> Set of tasks
1 - Answer each question from the FreeBSD disk-sharing thread, one per line:
(a) According to DutchDaemon, what does a SAN export?
(b) Which port does jalla recommend using?
(c) What command does phoenix give for creating ZVols?
2 - In the FreeBSD disk-sharing thread, recast the paragraph beginning "You are looking for iSCSI" as a short bulleted list that keeps its main facts.

> Document excerpt
# FreeBSD hdd "export" - SAN protocol



## da1 (May 26, 2010)

Hello fellas,

For learning purposes only, I would like to use my FreeBSD box like a SAN box in the way that I would "export" an entire hdd (for instance /dev/da0) and I would "see" it in the other FreeBSD box "as is" and be able to mount it just as a local hdd.

The idea came from work, where we have dedicated SAN environment, and all our AIX machines have SAN disks. I would create a box with a bunch of disks and from there I would like to have, let's say 5 diskless machines, booting off, of the main one with disks.

I know the pc architecture doesn't allow this (PXE comes into mind) but in the end, I would like to have 1 disk from 1 machine "viewable" as "/dev/whatever" on the other machines.

I do not have FSC adapters. I am just curious if this is possible via LAN or something else


----------



## DutchDaemon (May 26, 2010)

Aren't you confusing NAS (exports filesystems) with SAN (exports block devices / disks)?


----------



## da1 (May 26, 2010)

ah ... you are right. I was thinking about SAN but for some reason I wrote NAS ... original post corrected


----------



## phoenix (May 26, 2010)

You are looking for iSCSI.  There are a couple of iSCSI targets available in the ports tree.  These are used to export block devices from one system (the target) to another (the initiator).  FreeBSD includes iSCSI initiator support in the base.


----------



## jalla (May 27, 2010)

Use net/istgt from ports.
You cannot boot directly off an iscsi target though, as your bios doesn't know iscsi.

Instead of dedicating physical disks to initiators I would pool the disks with zfs and create luns as files in an ordinary zfs filesystem (zfs currently doesn't support sharing raw devices over iscsi).


----------



## phoenix (May 28, 2010)

Don't use files on a ZFS filesystem.  Create ZVols (zfs create -V), and export those via iSCSI.


----------



## jalla (May 30, 2010)

Reading the TODO list at http://wiki.freebsd.org/ZFS gave me the impression that sharing zvols over iscsi isn't supported.
If I'm wrong zvols are indeed the way to do it. It gives you the the option of using thin provisioning as well (zfs create -s -V)


----------



## phoenix (May 30, 2010)

It works quite nicely in the testing we've done, with FreeBSD and Linux iSCSI initiators (clients).  It even works well for creating combined ZFS pool, where the block devices for the vdevs are iSCSI targets.


----------



## danbi (Jun 7, 2010)

If not using ZFS, perhaps GEOM Gate will do the job. See ggated() and friends.


----------

> Record excerpts
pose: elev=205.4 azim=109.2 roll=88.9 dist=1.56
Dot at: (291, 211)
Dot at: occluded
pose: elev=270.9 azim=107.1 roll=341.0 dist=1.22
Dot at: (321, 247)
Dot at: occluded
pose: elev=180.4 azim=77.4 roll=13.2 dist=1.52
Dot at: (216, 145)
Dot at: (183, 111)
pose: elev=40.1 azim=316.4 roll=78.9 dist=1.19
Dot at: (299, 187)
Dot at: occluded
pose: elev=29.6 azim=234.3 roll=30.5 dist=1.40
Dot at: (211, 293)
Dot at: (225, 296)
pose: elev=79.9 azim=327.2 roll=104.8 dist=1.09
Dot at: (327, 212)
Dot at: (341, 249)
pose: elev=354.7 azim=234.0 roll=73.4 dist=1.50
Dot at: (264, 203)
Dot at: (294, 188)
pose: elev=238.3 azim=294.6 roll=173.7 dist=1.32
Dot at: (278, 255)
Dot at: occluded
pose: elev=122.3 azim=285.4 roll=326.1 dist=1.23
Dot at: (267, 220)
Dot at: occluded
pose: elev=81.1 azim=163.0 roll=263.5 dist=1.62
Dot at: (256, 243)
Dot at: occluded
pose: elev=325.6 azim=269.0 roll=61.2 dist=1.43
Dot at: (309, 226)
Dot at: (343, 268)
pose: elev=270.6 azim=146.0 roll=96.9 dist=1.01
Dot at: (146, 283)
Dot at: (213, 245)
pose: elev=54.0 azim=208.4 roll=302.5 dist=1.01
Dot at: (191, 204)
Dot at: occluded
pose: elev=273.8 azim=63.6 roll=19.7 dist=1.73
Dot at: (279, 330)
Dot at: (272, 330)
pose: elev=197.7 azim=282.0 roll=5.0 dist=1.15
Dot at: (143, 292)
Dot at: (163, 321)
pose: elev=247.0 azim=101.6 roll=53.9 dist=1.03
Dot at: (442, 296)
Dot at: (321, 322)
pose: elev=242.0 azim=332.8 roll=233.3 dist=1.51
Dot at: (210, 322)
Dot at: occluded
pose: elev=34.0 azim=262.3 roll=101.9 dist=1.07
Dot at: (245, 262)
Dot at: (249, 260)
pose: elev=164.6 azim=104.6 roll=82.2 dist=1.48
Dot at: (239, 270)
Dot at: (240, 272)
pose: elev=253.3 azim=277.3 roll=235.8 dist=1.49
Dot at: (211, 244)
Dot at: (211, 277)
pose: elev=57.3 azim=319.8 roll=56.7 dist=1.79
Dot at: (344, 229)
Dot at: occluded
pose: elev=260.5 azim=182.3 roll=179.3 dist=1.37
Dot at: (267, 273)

> Exercise responses
1 -
(a) Block devices / disks.
(b) net/istgt.
(c) zfs create -V

2 -
- The tool being sought is iSCSI.
- Several iSCSI targets are available in the ports tree.
- Targets export block devices from one system (the target) to another (the initiator).
- FreeBSD's base includes iSCSI initiator support.